Activity 1:
From the page on the Classical Gymnasium in Zagreb, copy the passage that begins with the words containing "- Secondary years" and ends with "in Donji grad.".
Activity 2:
According to the page on the Classical Gymnasium in Zagreb, who originally founded the school, and in what year?

Excerpt to read:
□ □ □ □
- Classical Gymnasium in Zagreb

Location
- 4a Križanićeva Street Zagreb Croatia
- 45°48′31″N 15°59′17″E﻿ / ﻿45.808534°N 15.988084°E

Information
- Type: Public
- Motto: Patria, Humanitas, Officium, Fides
- Established: 1607; 419 years ago
- Headmaster: Zdravka Martinić-Jerčić, prof.
- Secondary years taught: 9–12
- Age range: Aged 15 to 19
- Enrollment: Around 500
- • Grade 9: 156 (2024–25)
- Language: Croatian
- Song: Gaudeamus
- Nickname: "Klasična"
- Website: www.gimnazija-klasicna-zg.skole.hr

= Classical Gymnasium in Zagreb =

The Classical Gymnasium (Klasična gimnazija) is a gymnasium high school (similar to a grammar school in England and Wales) situated in Zagreb, Croatia. Originally founded by the Society of Jesus in 1607, it now operates in the Križanićeva gymnasium complex in Donji grad.
□ □ □ □
Entries supplied:
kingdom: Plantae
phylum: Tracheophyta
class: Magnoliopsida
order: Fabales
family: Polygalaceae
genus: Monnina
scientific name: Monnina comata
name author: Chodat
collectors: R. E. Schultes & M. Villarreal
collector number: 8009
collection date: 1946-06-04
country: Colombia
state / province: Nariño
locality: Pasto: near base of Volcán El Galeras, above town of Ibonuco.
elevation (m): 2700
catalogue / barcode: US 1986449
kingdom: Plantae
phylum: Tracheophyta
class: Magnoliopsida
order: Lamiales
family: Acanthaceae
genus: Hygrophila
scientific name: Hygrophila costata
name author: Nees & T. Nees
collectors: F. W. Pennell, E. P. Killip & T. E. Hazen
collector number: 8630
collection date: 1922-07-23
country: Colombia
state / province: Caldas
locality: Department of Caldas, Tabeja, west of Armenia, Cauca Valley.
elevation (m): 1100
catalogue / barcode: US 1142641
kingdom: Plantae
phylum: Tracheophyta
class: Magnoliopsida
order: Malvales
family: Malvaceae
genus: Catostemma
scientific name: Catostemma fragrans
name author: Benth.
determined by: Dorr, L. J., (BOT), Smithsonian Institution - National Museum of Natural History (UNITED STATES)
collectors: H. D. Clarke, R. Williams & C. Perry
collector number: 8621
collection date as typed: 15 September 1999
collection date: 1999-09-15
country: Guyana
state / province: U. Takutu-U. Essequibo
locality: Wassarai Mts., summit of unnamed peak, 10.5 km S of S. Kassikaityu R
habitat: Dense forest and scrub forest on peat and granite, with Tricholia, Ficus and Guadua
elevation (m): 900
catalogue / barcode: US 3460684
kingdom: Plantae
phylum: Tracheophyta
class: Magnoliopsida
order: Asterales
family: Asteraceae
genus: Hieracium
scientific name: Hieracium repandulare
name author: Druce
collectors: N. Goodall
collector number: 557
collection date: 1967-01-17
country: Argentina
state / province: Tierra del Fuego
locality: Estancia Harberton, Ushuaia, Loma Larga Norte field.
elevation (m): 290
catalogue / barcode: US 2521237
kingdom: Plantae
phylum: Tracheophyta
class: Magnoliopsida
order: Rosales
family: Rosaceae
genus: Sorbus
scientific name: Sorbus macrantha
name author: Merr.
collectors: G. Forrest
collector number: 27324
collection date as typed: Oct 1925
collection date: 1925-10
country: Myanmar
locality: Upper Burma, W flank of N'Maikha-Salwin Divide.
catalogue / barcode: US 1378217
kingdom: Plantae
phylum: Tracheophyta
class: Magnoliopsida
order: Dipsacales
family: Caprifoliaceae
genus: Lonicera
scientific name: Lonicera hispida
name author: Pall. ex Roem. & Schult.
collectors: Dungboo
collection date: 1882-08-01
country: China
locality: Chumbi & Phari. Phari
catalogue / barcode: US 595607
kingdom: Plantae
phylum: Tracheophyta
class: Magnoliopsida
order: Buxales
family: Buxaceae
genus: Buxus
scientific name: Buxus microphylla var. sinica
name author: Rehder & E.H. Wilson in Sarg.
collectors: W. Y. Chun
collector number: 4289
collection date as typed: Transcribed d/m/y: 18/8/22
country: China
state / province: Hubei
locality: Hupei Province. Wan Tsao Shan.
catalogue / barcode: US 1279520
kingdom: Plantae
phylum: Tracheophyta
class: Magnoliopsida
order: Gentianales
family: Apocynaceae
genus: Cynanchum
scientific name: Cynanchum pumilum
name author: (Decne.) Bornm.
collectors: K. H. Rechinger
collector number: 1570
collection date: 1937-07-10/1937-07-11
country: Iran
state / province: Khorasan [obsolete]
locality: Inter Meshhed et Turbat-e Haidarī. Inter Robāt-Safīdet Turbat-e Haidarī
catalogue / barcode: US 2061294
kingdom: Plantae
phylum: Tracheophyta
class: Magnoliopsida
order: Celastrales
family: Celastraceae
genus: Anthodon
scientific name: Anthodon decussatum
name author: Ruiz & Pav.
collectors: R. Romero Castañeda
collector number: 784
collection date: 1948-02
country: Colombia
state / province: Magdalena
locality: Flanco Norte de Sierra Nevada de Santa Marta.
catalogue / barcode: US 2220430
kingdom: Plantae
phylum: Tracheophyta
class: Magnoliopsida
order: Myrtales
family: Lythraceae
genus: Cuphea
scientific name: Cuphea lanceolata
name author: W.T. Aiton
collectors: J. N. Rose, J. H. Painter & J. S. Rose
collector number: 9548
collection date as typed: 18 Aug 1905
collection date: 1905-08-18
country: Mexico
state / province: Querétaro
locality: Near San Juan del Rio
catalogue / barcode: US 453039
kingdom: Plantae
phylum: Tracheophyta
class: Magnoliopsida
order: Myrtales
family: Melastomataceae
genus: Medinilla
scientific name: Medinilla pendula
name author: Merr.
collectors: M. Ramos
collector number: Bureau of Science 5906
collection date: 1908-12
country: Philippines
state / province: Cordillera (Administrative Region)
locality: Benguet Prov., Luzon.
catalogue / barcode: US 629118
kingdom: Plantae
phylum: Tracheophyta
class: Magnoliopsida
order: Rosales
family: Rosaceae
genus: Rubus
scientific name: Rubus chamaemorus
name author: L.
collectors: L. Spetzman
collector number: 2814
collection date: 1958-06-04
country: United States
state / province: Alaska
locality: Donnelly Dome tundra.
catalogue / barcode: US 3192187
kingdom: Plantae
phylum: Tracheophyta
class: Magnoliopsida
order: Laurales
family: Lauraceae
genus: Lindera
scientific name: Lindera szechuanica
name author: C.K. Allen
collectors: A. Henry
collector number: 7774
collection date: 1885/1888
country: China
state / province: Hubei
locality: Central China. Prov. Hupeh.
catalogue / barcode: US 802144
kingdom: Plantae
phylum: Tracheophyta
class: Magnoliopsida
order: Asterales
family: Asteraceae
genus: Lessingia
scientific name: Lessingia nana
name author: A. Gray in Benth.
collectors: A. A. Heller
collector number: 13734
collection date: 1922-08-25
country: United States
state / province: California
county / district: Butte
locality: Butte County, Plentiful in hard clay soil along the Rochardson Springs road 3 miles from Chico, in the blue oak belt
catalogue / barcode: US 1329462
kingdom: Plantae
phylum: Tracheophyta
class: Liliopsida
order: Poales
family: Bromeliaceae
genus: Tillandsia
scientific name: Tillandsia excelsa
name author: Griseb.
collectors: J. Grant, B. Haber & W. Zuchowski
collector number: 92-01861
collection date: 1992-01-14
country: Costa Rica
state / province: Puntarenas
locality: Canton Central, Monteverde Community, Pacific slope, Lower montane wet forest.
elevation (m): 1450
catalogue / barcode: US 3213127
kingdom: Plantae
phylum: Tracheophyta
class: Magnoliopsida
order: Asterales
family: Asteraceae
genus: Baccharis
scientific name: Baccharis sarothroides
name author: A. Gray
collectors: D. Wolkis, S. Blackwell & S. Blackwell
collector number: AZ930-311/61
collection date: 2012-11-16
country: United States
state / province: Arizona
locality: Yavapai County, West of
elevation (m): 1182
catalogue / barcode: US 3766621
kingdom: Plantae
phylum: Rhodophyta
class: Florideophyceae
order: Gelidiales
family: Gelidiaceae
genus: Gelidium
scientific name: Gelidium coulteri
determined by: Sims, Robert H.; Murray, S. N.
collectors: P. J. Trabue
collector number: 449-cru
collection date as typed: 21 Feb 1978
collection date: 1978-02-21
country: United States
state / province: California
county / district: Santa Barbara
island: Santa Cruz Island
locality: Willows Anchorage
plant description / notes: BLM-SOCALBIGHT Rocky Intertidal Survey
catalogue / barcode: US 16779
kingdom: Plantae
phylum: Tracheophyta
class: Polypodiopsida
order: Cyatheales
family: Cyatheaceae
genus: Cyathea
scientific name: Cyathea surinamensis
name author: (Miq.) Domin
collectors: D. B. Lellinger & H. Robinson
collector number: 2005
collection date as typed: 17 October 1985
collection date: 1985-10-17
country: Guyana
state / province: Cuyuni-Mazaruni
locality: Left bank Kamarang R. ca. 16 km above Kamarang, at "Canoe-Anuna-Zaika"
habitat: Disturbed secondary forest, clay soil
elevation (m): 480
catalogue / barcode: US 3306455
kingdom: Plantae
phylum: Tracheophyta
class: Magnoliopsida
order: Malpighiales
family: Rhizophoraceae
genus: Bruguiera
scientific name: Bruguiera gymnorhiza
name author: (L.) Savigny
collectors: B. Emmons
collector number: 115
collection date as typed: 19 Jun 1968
□ □ □ □
Expected answer 1:
- Secondary years taught: 9–12
- Age range: Aged 15 to 19
- Enrollment: Around 500
- • Grade 9: 156 (2024–25)
- Language: Croatian
- Song: Gaudeamus
- Nickname: "Klasična"
- Website: www.gimnazija-klasicna-zg.skole.hr

= Classical Gymnasium in Zagreb =

The Classical Gymnasium (Klasična gimnazija) is a gymnasium high school (similar to a grammar school in England and Wales) situated in Zagreb, Croatia. Originally founded by the Society of Jesus in 1607, it now operates in the Križanićeva gymnasium complex in Donji grad.

Expected answer 2:
The Society of Jesus, in 1607.